--- DATA SECTION ---

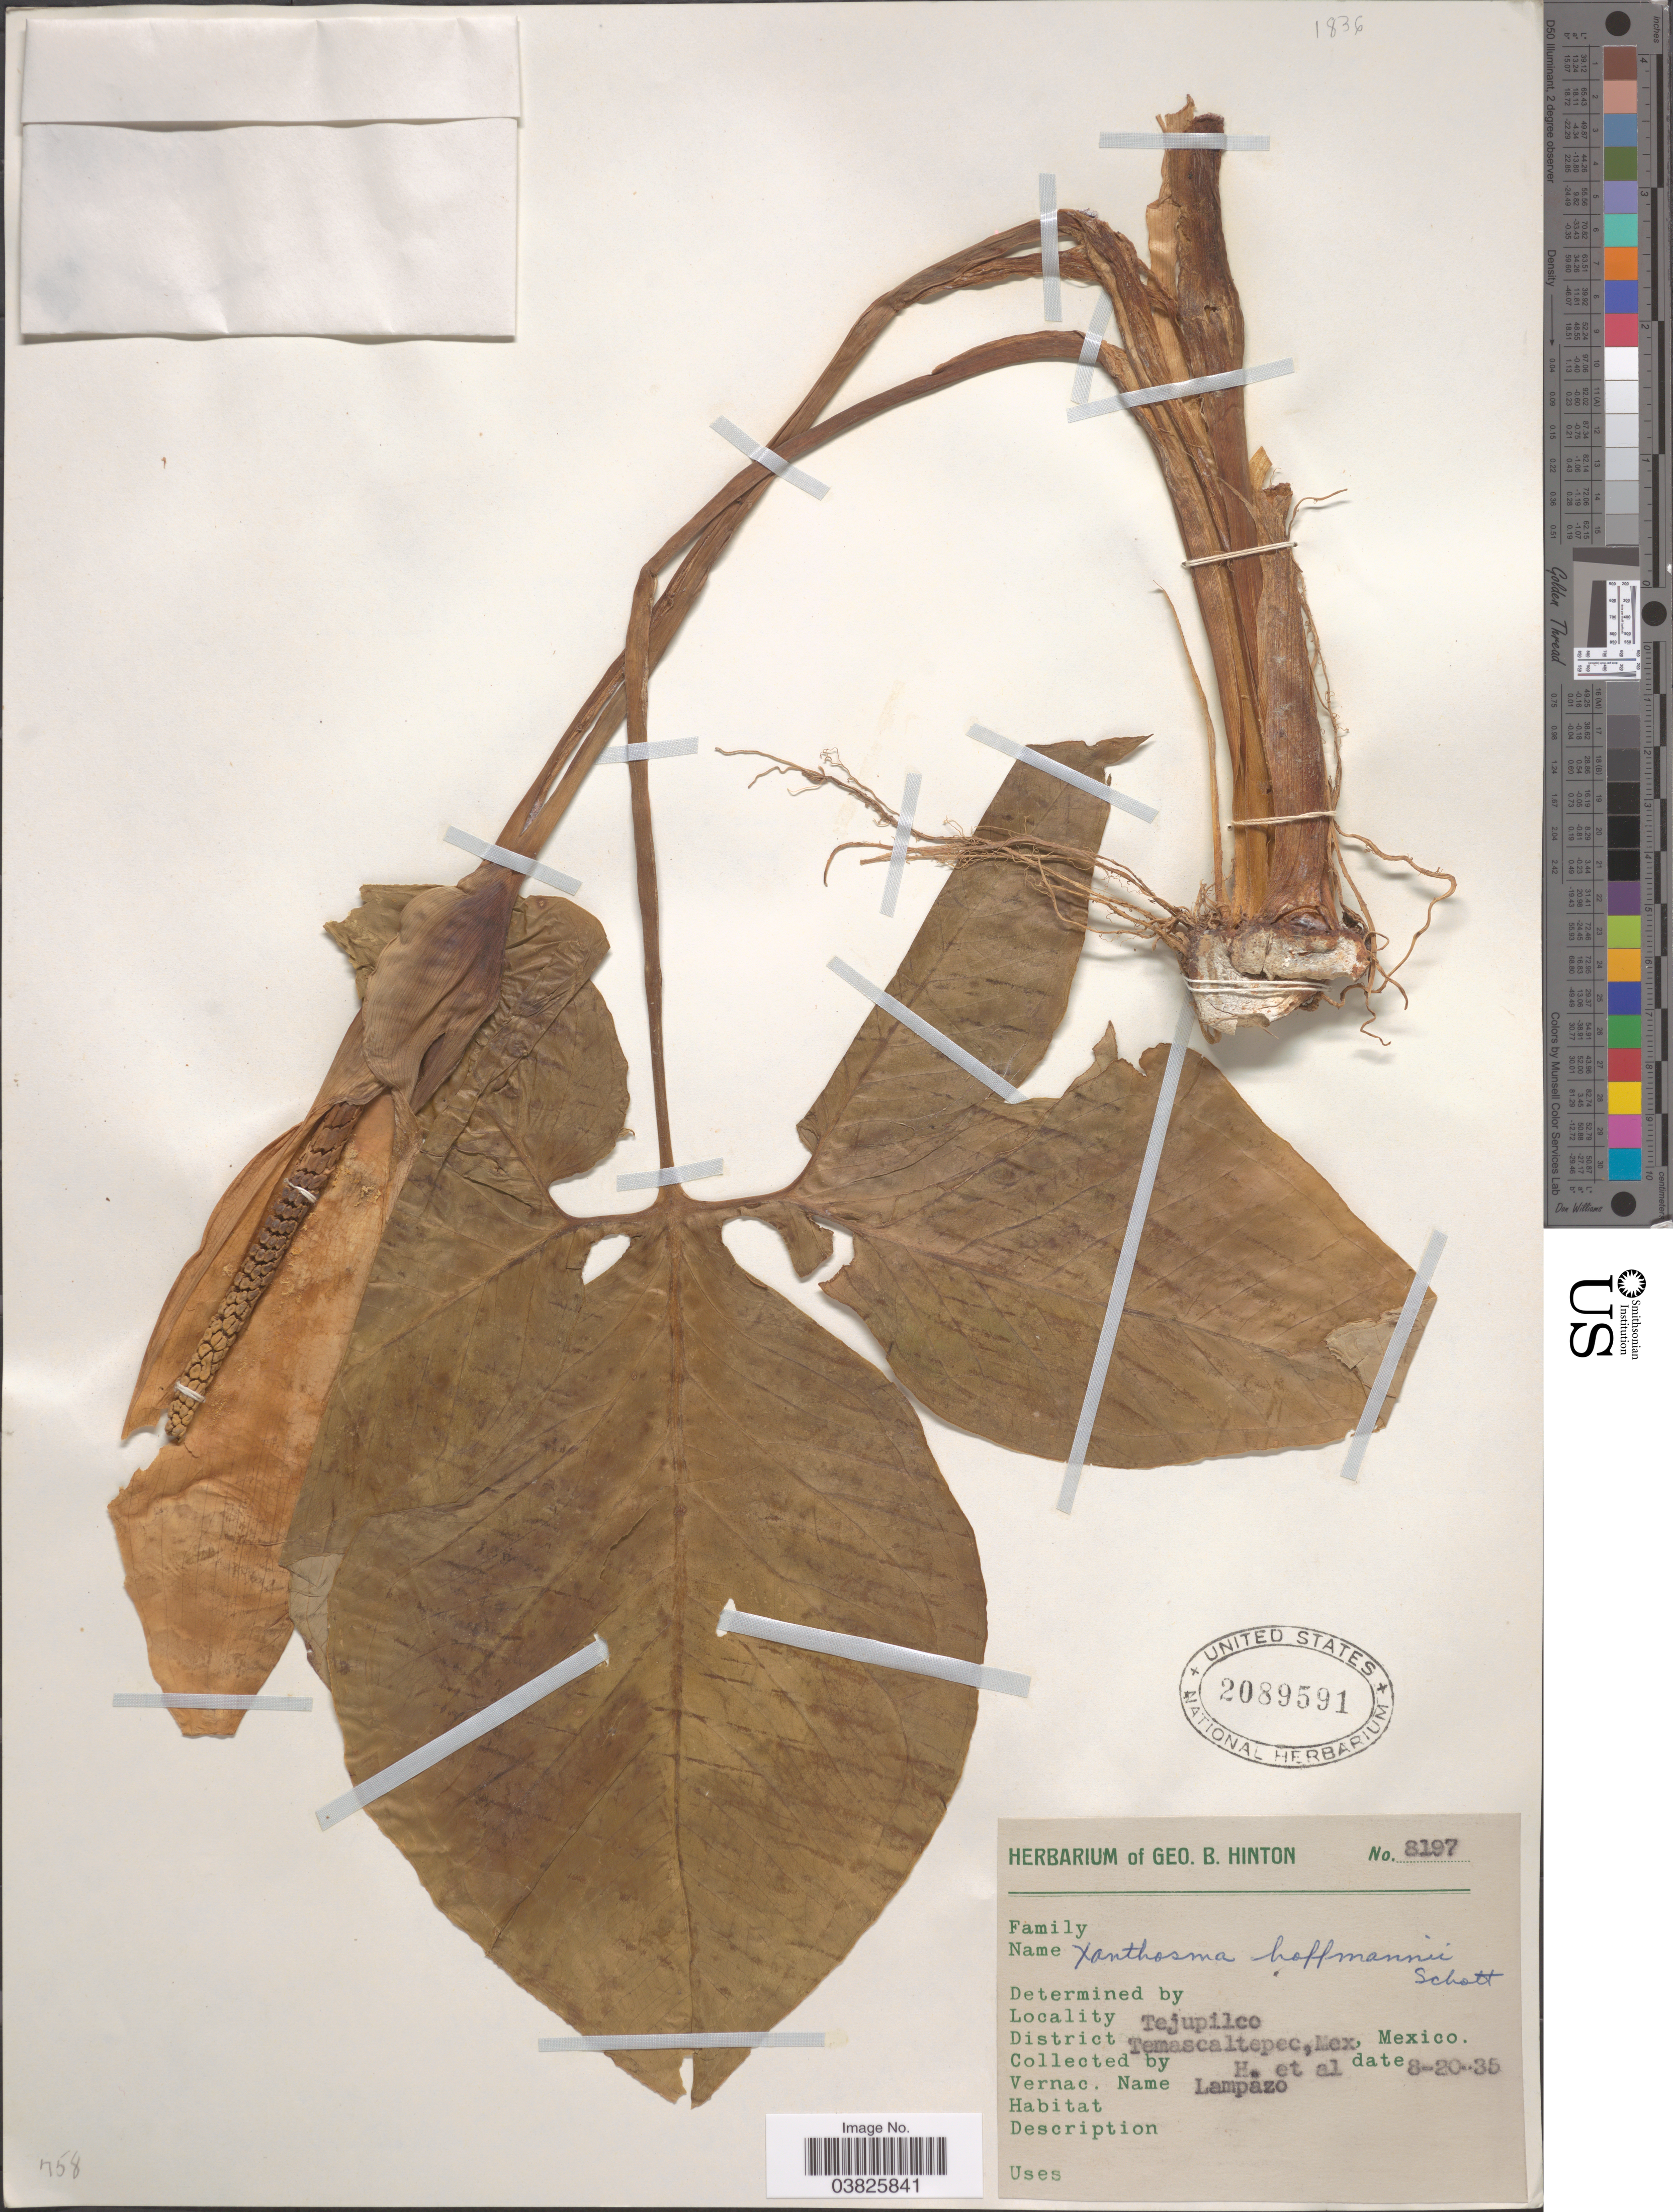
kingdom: Plantae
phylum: Tracheophyta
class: Liliopsida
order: Alismatales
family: Araceae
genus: Xanthosoma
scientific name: Xanthosoma hoffmannii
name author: (Schott) Schott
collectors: G. B. Hinton & et al.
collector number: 8197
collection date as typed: Transcribed d/m/y: 20/8/35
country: Mexico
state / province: México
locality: Tejupilco. District Temascaltepec.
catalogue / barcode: US 2089591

---

**STATED PROBLEM:**
Edit the lines above so that "catalogue" becomes "catalog" and nothing else changes. Leave the pictures out.

**ANSWER TO THIS PROBLEM:**
kingdom: Plantae
phylum: Tracheophyta
class: Liliopsida
order: Alismatales
family: Araceae
genus: Xanthosoma
scientific name: Xanthosoma hoffmannii
name author: (Schott) Schott
collectors: G. B. Hinton & et al.
collector number: 8197
collection date as typed: Transcribed d/m/y: 20/8/35
country: Mexico
state / province: México
locality: Tejupilco. District Temascaltepec.
catalog / barcode: US 2089591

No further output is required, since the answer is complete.